Langkah yang seharusnya dilakukan pemerintah, kata Firman, adalah menginventarisasi seluruh lahan yang memungkinkan untuk digunakan sebagai lahan produksi pangan.
“Ukurannya sangat sederhana. Kalau 2019 yang lalu, anggaran (Kementan) kan sekitar Rp6 triliun, sekarang sudah puluhan triliun. Dengan anggaran puluhan triliun itu sangat mudah mengukurnya. Kementan itu output-nya produksi pangan, kalau sampai sekarang itu kita masih impor, berarti itu kegagalan, ada miss management,” tuturnya.

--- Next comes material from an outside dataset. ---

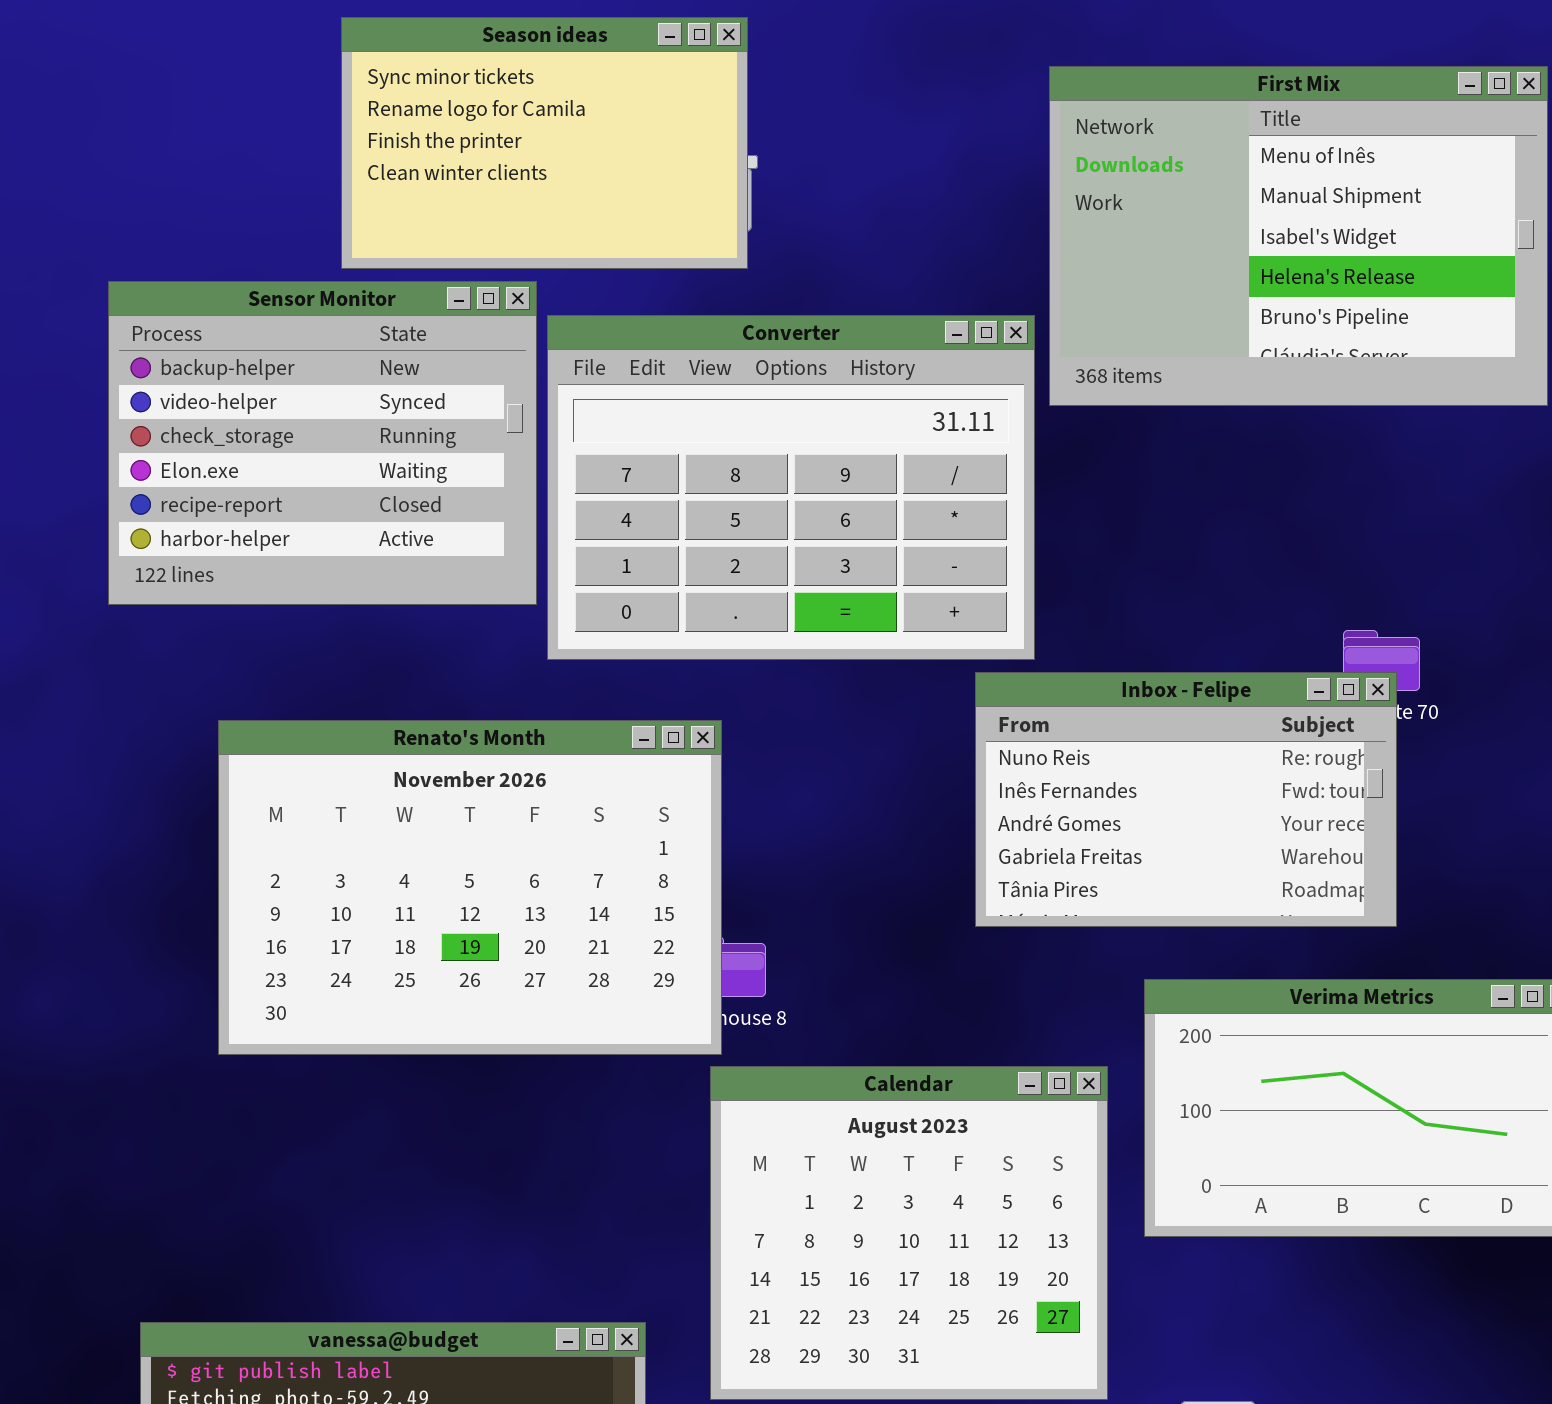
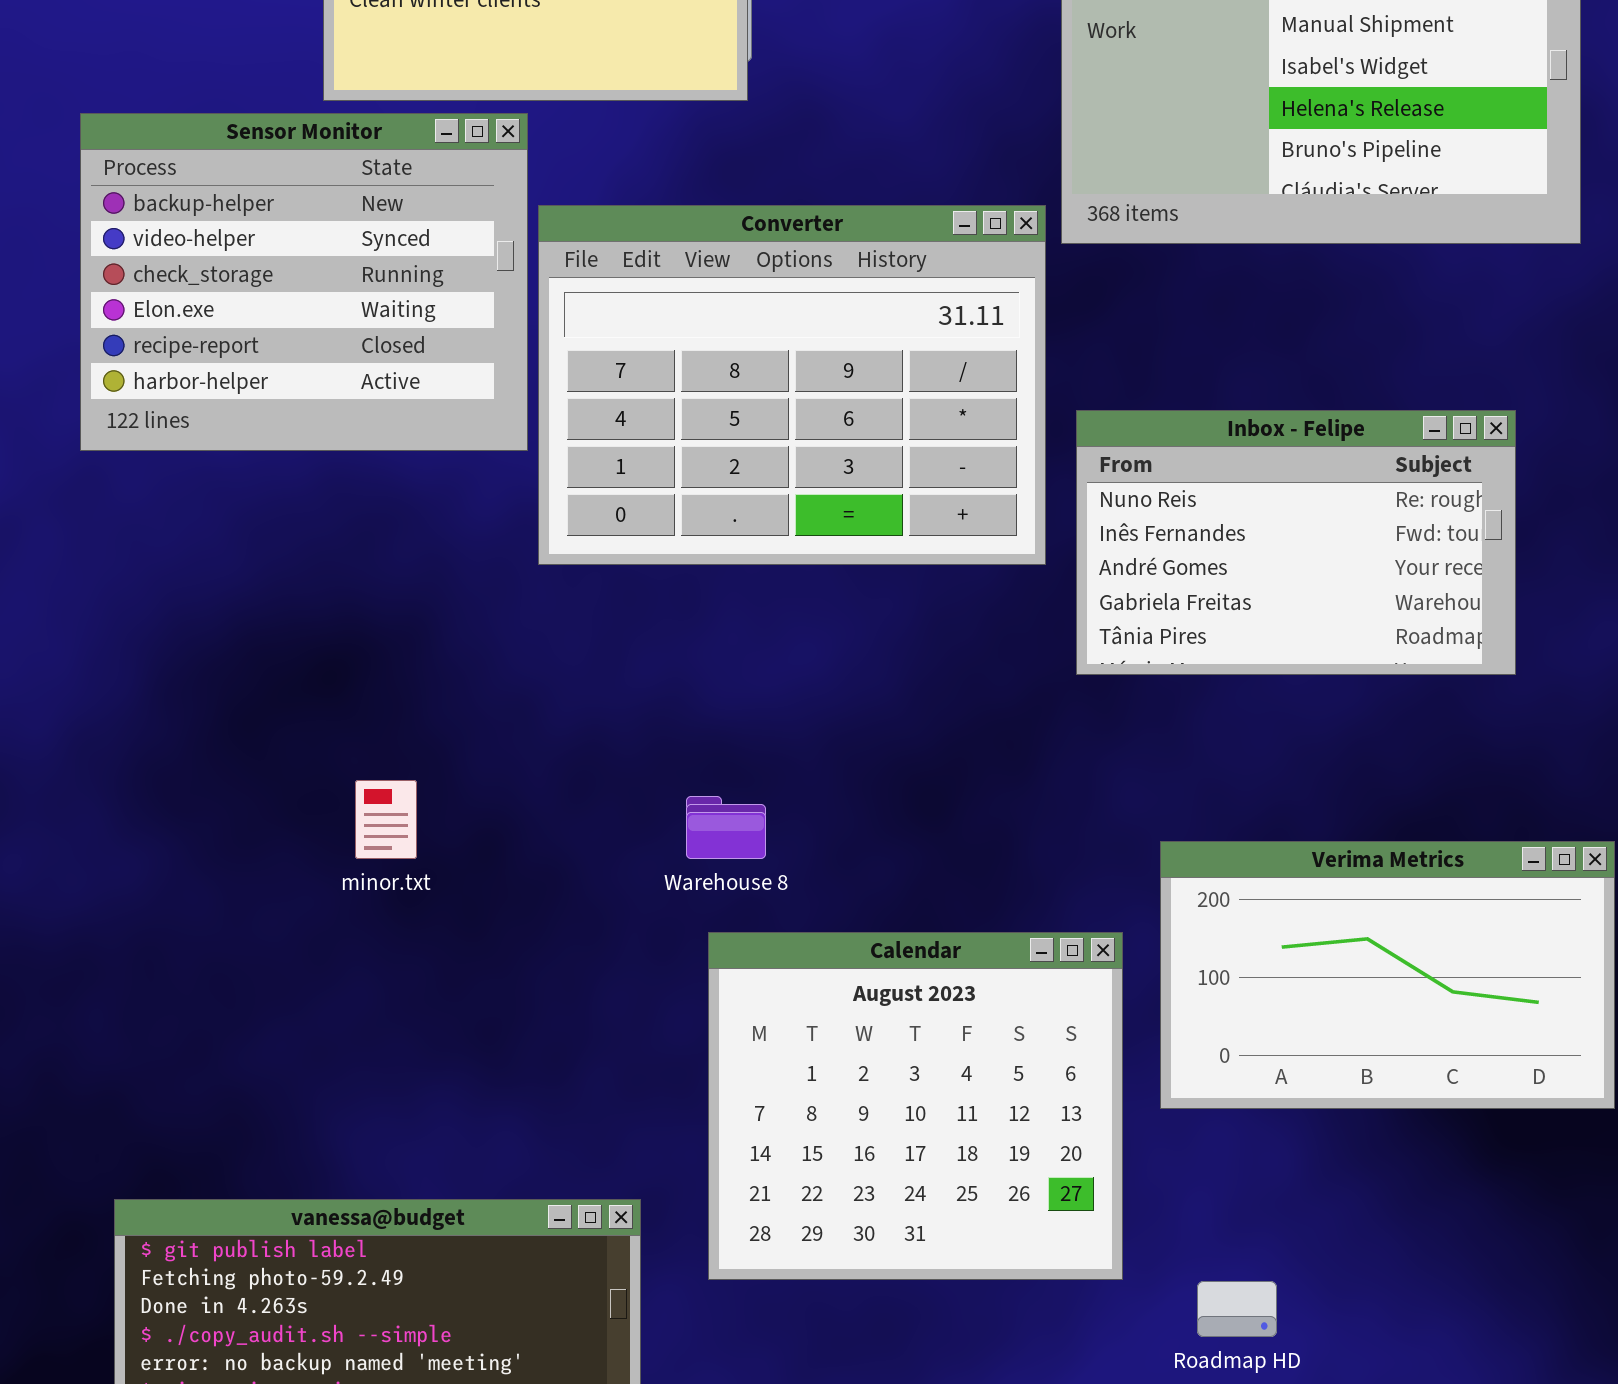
Converter: [547,315,1035,660] -> [538,205,1046,565], moved
Inbox - Felipe: [975,672,1397,927] -> [1076,410,1516,675], moved
Renato's Month: [218,720,722,1055] -> none, closed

Polisi Partai Golkar ini merujuk pernyataan PBB yang sempat merilis soal pentingnya mengantisipasi kebutuhan pangan, sejalan dengan pertumbuhan jumlah penduduk yang terus meningkat signifikan. Negara dengan jumlah penduduk yang besar seperti Indonesia pun diminta bersiap karena diyakini akan lebih merasakan dampaknya.
“Kita tidak boleh bergantung pada negara lain karena impor,” ucapnya.
Senada, Guru Besar Fakultas Pertanian Institut Pertanian Bogor (IPB) Dwi Andreas menuturkan, gejolak kenaikan harga sejumla komoditas yang terjadi belakangan, lebih banyak terjadi akibat faktor dari perdagangan komoditas secara global. Kenaikan harga makin terasa mengingat untuk komoditas pangan, Indonesia sangat mengandalkan pasokan impor.
“Gandum, bawang putih hampir 100% impor, kedelai 97% impor, gula 70% impor, daging lebih dari 50% impor. Ketika harga dunia naik setelah pandemi, pasti kita akan kena imbas,” ucap Ketua Asosiasi Bank Benih Tani Indonesia (AB2TI) tersebut.
Kerentanan akan ketahanan pangan makin membesar, kata Dwi, dengan sejumlah peristiwa yang tak terprediksi dan di luar kemampuan pemerintah untuk mengontrolnya.
Ia mencontohkan hal ini terjadi pada komoditas kedelai yang harganya tetiba melonjak karena turunnya produksi dunia. Dengan kurangnya produksi, tak hanya harga kedelai yang naik, harga minyak nabati lainnya, seperti minyak sawit, pun ikut terkerek naik.
Idealnya, kata Dwi, kebutuhan pangan dalam negeri bisa dipenuhi oleh petani dalam negeri. Namun, lanjutnya, hal ini sangat sulit terjadi karena tingginya disparitas harga pangan produsi dalam negeri dengan produk impor.